Hello, dear friend, you can consult us at any time if you have any questions, add WeChat: THEend8_
Winter, B. (2013). Linear models and linear mixed effects models in R with linguistic applications. arXiv:1308.5499.
Is there a difference in frequencies for male and female voices? If so, by how much?
Also – does a person’s “Attitude” change the frequency? If so, by how much?
There were 10 women and 10 men. Each voice was measured in 7 different scenarios 2 times, once each for “Polite” or “Informal” attitude.
The difference in politeness level is represented in the column called “attitude”. In that column, “pol” stands for polite and “inf” for informal. Sex is represented as “F” and “M” in the column “gender”. The dependent measure is “frequency”, which is the voice pitch measured in Hertz (Hz). To remind you, higher values mean higher pitch.
Use this data to complete the following lab. At the end of the lab are some final notes and comments provided by the author of this work: Bodo Winter at University of California, Merced
Part 0.
For a start, we need to install the R package lme4 (Bates, Maechler & Bolker, 2012).
install.packages(“lme4”)
After installation, load the lme4 package into R with the following command:
library(lme4)
Now, you have the function lmer() available to you, which is the mixed model equivalent of the function lm()
Load the data set and save the object as a data frame called “politeness”.
Part 1.
Now, you have a data frame called politeness in your R environment. You can familiarize yourself with the data by using head(), tail(), summary(), str(), colnames()… or whatever commands you commonly use to get an overview of a dataset.
Also, it is always good to check for missing values: which(is.na(politeness$frequency))
Or, alternatively, you can use the following: which(!complete.cases(politeness))
Part 2. Some EDA
boxplot(frequency ~ attitude*gender, col=c("white","lightgray"),politeness)
What other plots may be useful at this point? Consider univariate and bi-variate graphs and summaries of the variables.
A) Include 2 figures in this section, and comment on what you observe from the figures.
Part 3. Model Building
politeness.model = lmer(frequency ~ attitude + (1|subject) + (1|scenario), data=politeness)
The last command created a model that used the fixed effect “attitude” (polite vs. informal) to predict voice pitch, controlling for by-subject and by-item variability. We saved this model in the object politeness.model. Use summary() to display the full result:
summary(politeness.model)
B) Explain briefly why attitude is modeled using a fixed effect (and not random).
C) Explain briefly why subject and scenario are modeled as random effects (and not fixed).
D) Calculate the Intra-class Correlation Coefficients:
E) Add Gender as a Fixed Effect to your model. How did adding “gender” change the amount of variability associated with the random effects?
Part 4. Testing
P-values:
“Unfortunately, p-values for mixed models aren’t as straightforward as they are for the linear model. There are multiple approaches, and there’s a discussion surrounding these, with sometimes wildly differing opinions about which approach is the best.” See page 160 of your BYSH text for comments on significance and the use of REML.

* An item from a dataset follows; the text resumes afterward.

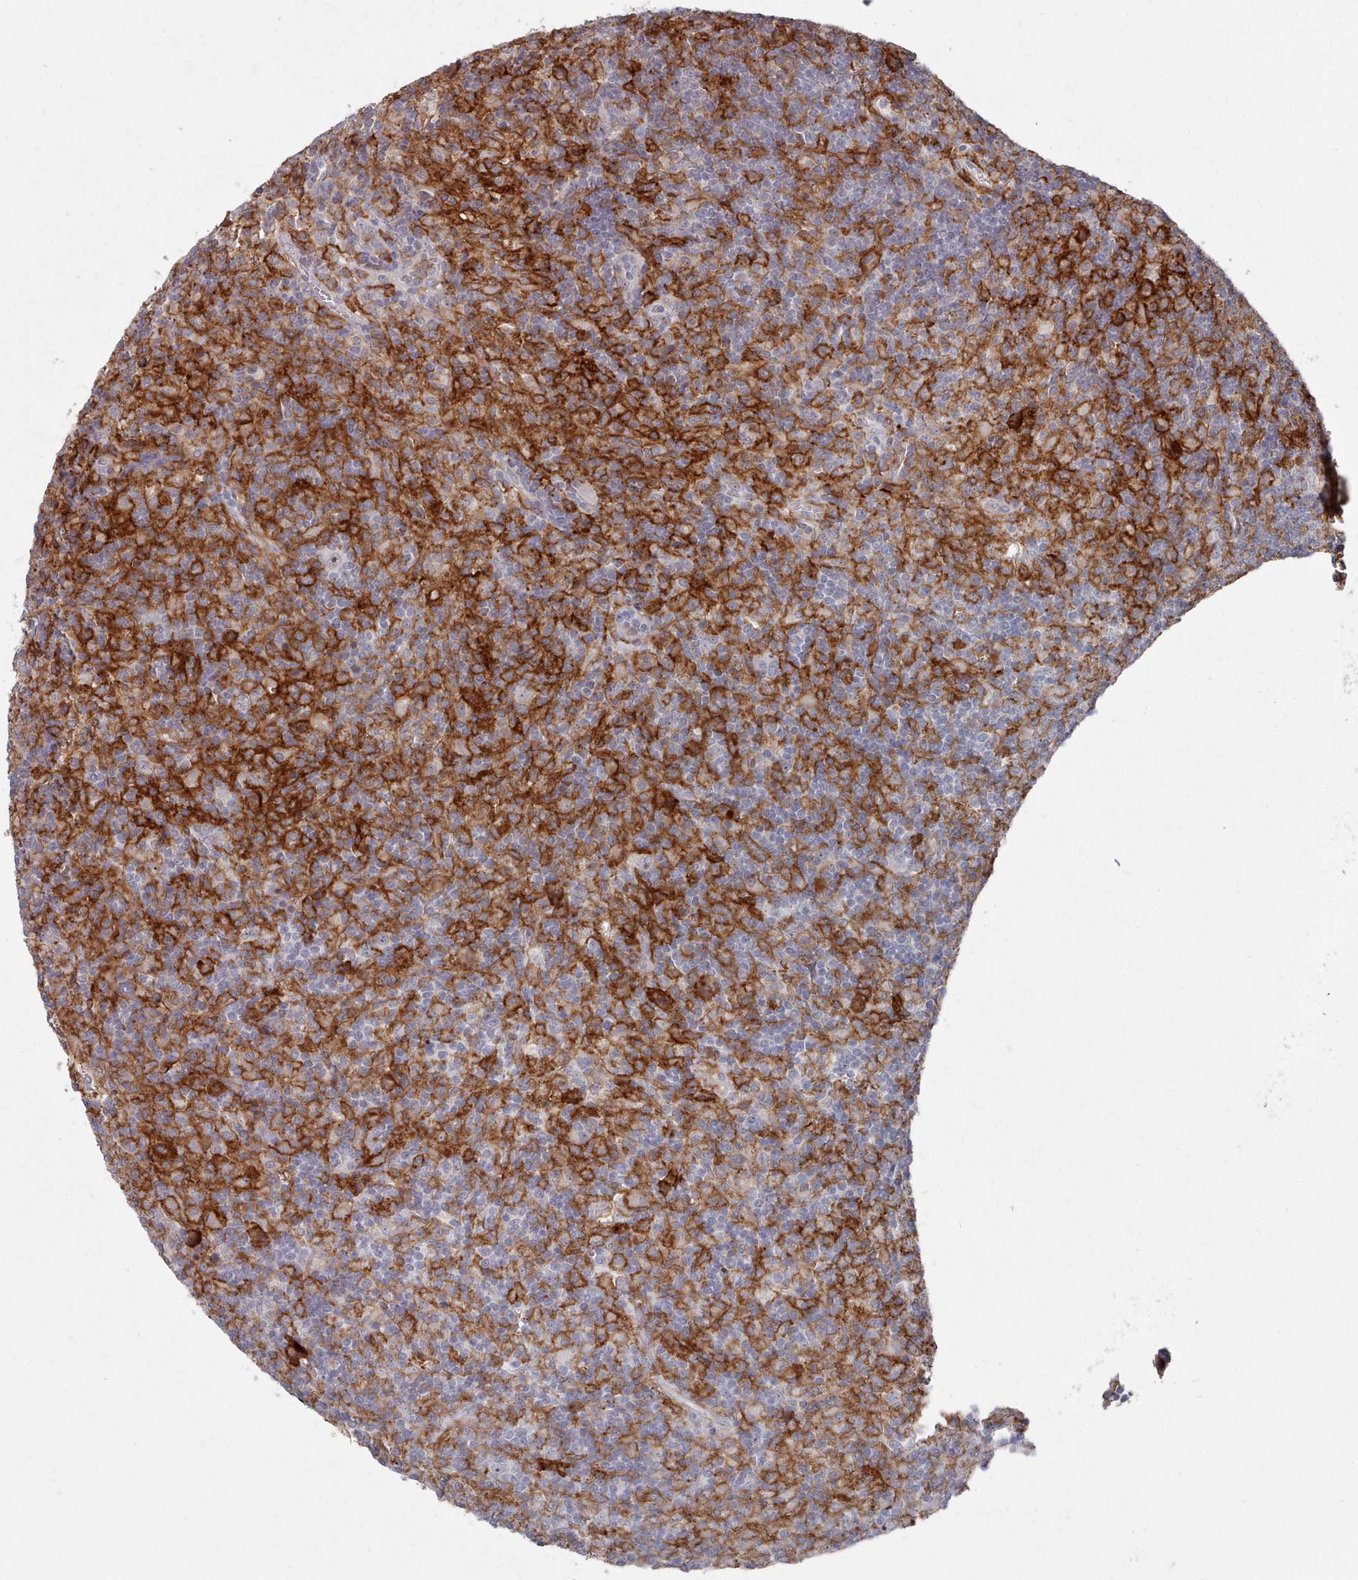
{"staining": {"intensity": "moderate", "quantity": "<25%", "location": "nuclear"}, "tissue": "lymphoma", "cell_type": "Tumor cells", "image_type": "cancer", "snomed": [{"axis": "morphology", "description": "Hodgkin's disease, NOS"}, {"axis": "topography", "description": "Lymph node"}], "caption": "An IHC histopathology image of neoplastic tissue is shown. Protein staining in brown labels moderate nuclear positivity in lymphoma within tumor cells.", "gene": "COL8A2", "patient": {"sex": "male", "age": 70}}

F) Conduct a Likelihood Ratio Test for the effect of Attitude:
politeness.null = lmer(frequency ~ gender + (1|subject) + (1|scenario), data=politeness, REML=FALSE)
politeness.model = lmer(frequency ~ attitude + gender + (1|subject) + (1|scenario), data=politeness, REML=FALSE)
anova(politeness.null,politeness.model)
G) Provide a formal statement of your conclusion to the question: Does attitude effect frequency of the voice? (Your statement should include the test statistic, p-value, and estimate of change with the standard error).
Part 5. Random Intercepts versus Slopes
Let’s have a look at the coefficients of the model by subject and by item:
coef(politeness.model)
The fixed effects (attitude and gender) are all the same for all subjects and items. Our model is what is called a random intercept model. In this model, we account for baseline-differences in pitch, but we assume that whatever the effect of politeness is, it’s going to be the same for all subjects and items. But is that a valid assumption? In fact, often times it’s not – it is quite expected that some items would elicit more or less politeness. That is, the effect of politeness might be different for different items. Likewise, the effect of politeness might be different for different subjects. For example, it might be expected that some people are more polite, others less. So, what we need is a random slope model, where subjects and items are not only allowed to have differing intercepts, but where they are also allowed to have different slopes for the effect of politeness.
This is how we would do this in R:
politeness.model = lmer(frequency ~ attitude + gender + (1+attitude|subject) + (1+attitude|scenario), data=politeness, REML=FALSE)
Note that the only thing that we changed is the random effects, which now look a little more complicated. The notation “(1+attitude|subject)” means that you tell the model to expect differing baseline-levels of frequency (the intercept, represented by 1) as well as differing responses to the main factor in question, which is “attitude” in this case. You then do the same for items.